Stored data entries:
- - -
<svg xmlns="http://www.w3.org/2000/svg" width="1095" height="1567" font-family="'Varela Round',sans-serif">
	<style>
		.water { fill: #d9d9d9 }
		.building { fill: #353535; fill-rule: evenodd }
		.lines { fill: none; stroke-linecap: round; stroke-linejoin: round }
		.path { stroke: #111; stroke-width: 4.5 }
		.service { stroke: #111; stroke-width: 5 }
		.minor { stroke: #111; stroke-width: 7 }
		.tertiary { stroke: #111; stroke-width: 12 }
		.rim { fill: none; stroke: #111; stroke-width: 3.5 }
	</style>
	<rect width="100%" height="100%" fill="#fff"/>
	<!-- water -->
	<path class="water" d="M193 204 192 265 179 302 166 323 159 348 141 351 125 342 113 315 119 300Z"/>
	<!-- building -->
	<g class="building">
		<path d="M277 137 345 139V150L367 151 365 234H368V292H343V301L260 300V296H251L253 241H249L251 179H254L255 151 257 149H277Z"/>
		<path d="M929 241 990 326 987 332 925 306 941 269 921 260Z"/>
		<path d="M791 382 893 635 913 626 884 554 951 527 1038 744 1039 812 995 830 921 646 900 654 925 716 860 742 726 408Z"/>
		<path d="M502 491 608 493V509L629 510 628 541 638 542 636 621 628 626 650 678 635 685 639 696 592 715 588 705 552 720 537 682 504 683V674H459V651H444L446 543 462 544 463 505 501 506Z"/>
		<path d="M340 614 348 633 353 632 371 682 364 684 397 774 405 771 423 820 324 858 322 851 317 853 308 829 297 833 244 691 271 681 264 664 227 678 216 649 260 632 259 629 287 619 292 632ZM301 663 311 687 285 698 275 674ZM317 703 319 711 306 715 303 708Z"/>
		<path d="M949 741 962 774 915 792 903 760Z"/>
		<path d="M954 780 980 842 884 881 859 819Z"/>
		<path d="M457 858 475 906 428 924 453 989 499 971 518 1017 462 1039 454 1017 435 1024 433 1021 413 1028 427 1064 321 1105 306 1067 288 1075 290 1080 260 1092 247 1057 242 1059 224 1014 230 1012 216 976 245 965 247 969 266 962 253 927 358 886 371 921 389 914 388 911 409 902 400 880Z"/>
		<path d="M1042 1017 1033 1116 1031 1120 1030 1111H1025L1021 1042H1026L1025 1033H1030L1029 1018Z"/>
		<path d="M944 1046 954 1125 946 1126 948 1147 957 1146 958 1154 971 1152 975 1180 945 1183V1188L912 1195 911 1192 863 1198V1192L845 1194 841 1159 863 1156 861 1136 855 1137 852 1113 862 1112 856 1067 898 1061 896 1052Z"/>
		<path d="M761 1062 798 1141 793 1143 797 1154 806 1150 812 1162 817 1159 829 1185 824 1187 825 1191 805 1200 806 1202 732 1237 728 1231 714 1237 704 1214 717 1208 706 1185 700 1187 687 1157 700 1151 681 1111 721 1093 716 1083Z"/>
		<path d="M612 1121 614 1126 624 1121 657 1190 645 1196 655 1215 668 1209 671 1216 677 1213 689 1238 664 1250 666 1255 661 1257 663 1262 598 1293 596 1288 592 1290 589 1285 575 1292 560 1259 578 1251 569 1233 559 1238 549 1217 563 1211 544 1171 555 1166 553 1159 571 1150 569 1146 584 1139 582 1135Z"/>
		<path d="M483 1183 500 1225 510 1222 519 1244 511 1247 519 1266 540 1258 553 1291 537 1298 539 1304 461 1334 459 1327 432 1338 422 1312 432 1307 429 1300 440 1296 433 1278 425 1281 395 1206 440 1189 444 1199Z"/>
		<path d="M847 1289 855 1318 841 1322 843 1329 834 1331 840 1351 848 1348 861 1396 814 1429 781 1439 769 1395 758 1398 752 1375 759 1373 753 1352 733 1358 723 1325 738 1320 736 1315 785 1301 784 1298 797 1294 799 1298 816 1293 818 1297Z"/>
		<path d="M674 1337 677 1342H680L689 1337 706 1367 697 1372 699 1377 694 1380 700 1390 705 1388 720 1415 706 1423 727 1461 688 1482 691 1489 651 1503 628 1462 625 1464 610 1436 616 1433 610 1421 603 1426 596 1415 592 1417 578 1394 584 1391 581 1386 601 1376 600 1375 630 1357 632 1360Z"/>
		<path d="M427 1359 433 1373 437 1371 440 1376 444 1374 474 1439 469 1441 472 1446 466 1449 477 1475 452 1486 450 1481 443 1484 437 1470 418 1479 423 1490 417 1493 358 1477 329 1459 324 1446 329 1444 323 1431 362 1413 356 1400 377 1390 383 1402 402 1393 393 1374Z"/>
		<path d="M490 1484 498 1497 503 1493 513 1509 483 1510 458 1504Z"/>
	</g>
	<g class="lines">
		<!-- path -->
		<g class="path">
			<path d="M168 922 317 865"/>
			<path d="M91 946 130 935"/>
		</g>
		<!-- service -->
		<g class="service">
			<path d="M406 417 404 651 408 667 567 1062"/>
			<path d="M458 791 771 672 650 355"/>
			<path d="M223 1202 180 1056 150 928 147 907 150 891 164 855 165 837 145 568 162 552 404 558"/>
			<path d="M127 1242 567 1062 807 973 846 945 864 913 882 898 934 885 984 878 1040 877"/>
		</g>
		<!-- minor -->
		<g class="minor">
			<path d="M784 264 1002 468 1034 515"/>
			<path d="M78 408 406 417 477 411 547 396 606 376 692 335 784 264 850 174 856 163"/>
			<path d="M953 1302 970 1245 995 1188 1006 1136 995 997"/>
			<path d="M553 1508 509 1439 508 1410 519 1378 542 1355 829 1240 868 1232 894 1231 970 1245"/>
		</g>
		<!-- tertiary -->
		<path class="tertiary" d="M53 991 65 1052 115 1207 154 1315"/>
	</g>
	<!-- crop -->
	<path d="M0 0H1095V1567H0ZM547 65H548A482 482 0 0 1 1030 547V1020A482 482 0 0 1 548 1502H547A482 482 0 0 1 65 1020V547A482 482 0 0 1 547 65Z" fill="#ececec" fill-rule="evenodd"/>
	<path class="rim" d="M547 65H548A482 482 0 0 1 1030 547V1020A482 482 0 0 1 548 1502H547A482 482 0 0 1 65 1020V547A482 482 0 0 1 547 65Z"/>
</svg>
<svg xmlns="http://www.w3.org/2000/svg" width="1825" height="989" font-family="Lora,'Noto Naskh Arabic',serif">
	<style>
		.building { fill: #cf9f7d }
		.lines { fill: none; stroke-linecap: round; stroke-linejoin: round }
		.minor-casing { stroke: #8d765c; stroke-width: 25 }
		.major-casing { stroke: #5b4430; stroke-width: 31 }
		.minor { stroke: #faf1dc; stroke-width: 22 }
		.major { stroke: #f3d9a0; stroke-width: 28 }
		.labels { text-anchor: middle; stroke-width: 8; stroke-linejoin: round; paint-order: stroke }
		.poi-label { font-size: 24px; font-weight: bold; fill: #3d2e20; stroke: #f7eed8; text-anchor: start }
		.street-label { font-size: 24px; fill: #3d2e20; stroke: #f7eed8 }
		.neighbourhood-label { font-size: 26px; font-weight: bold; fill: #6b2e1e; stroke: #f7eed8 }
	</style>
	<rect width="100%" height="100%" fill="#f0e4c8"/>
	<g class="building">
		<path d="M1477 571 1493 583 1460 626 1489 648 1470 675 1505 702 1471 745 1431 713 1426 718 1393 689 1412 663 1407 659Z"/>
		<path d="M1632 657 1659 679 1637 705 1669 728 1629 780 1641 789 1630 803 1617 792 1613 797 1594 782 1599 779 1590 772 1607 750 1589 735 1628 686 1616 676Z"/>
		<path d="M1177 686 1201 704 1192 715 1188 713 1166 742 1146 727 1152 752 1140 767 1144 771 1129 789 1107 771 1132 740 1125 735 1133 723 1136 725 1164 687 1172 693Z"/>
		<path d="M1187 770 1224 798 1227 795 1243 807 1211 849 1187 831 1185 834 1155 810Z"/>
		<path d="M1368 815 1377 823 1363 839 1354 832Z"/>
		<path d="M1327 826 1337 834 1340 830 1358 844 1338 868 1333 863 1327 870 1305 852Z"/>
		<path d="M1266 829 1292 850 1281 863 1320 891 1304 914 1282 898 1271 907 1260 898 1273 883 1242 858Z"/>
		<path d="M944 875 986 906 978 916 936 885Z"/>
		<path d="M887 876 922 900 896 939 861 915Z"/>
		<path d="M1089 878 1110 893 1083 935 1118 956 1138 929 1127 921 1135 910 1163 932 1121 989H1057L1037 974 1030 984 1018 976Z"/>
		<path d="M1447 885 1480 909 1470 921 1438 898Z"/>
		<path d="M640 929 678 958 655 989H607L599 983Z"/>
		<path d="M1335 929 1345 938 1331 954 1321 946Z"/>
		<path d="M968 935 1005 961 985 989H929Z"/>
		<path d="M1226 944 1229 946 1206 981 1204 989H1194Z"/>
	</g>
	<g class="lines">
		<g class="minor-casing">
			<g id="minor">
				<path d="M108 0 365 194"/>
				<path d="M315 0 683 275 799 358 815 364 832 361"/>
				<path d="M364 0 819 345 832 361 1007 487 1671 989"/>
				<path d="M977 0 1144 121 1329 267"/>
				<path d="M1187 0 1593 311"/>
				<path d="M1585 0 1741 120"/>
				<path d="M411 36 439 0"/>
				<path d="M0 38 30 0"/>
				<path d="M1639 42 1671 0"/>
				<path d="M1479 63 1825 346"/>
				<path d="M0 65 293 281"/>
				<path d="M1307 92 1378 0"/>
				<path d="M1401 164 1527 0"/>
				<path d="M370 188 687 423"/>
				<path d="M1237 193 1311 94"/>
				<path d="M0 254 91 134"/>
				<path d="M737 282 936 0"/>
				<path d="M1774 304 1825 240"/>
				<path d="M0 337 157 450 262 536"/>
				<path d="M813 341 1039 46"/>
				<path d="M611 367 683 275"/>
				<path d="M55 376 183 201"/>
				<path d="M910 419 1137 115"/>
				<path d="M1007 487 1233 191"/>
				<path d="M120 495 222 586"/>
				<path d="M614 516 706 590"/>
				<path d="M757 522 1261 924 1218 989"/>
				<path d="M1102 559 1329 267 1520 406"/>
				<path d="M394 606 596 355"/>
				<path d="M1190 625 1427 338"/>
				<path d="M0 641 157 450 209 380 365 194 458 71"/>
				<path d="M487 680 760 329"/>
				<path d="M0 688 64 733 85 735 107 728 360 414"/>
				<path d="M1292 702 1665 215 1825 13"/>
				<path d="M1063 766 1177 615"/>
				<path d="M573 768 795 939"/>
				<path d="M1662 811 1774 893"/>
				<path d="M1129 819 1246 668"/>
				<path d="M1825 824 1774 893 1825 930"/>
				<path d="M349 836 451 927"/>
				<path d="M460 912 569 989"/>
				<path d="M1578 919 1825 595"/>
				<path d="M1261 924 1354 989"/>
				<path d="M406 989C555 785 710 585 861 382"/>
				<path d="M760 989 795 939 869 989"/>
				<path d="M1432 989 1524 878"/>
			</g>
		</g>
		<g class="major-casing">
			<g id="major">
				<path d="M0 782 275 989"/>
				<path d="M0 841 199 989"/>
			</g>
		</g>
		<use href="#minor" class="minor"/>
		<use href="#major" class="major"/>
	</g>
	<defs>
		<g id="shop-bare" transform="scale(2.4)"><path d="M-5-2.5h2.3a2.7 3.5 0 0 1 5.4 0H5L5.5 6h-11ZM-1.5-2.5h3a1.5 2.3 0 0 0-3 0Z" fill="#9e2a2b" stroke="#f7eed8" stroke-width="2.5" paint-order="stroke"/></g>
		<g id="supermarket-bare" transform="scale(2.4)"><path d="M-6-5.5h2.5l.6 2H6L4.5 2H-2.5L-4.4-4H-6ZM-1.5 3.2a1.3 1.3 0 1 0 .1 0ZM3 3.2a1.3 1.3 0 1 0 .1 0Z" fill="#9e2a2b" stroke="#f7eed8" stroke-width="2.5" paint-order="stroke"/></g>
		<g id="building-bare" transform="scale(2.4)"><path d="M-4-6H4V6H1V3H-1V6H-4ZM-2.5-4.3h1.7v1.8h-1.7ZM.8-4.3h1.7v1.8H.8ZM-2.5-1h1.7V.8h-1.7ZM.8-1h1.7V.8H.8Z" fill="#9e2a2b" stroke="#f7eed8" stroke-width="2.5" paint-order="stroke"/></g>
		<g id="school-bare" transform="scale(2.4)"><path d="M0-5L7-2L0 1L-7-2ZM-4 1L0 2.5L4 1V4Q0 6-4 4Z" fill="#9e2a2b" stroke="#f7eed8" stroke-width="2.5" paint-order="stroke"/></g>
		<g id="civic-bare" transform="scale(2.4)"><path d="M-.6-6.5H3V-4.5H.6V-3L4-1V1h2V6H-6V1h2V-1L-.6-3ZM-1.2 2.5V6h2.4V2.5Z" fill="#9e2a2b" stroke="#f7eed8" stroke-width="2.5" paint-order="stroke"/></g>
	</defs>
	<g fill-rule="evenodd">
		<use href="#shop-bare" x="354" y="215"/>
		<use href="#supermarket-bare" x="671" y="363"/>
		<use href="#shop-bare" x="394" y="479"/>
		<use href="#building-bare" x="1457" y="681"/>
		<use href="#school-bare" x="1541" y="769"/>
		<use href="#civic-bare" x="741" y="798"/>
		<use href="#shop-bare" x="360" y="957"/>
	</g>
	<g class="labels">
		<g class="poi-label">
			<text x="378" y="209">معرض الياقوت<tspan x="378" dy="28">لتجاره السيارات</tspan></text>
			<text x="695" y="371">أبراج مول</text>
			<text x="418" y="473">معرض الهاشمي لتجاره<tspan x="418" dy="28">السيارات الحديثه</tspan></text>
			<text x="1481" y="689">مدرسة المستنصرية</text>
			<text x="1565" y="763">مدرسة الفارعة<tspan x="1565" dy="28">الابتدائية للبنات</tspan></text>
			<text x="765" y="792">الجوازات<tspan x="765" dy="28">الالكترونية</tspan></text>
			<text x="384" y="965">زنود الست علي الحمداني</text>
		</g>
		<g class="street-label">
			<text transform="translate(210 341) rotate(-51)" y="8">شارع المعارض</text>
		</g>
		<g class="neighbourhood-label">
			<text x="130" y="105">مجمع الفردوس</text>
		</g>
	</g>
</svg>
- - -
What the task requires: Using the entries above, give again exactly the lines from the line holding "1017 1033 1116" through the line holding "1062 798 1141". Include both end lines and nothing else.

Output of the exercise:
		<path d="M1042 1017 1033 1116 1031 1120 1030 1111H1025L1021 1042H1026L1025 1033H1030L1029 1018Z"/>
		<path d="M944 1046 954 1125 946 1126 948 1147 957 1146 958 1154 971 1152 975 1180 945 1183V1188L912 1195 911 1192 863 1198V1192L845 1194 841 1159 863 1156 861 1136 855 1137 852 1113 862 1112 856 1067 898 1061 896 1052Z"/>
		<path d="M761 1062 798 1141 793 1143 797 1154 806 1150 812 1162 817 1159 829 1185 824 1187 825 1191 805 1200 806 1202 732 1237 728 1231 714 1237 704 1214 717 1208 706 1185 700 1187 687 1157 700 1151 681 1111 721 1093 716 1083Z"/>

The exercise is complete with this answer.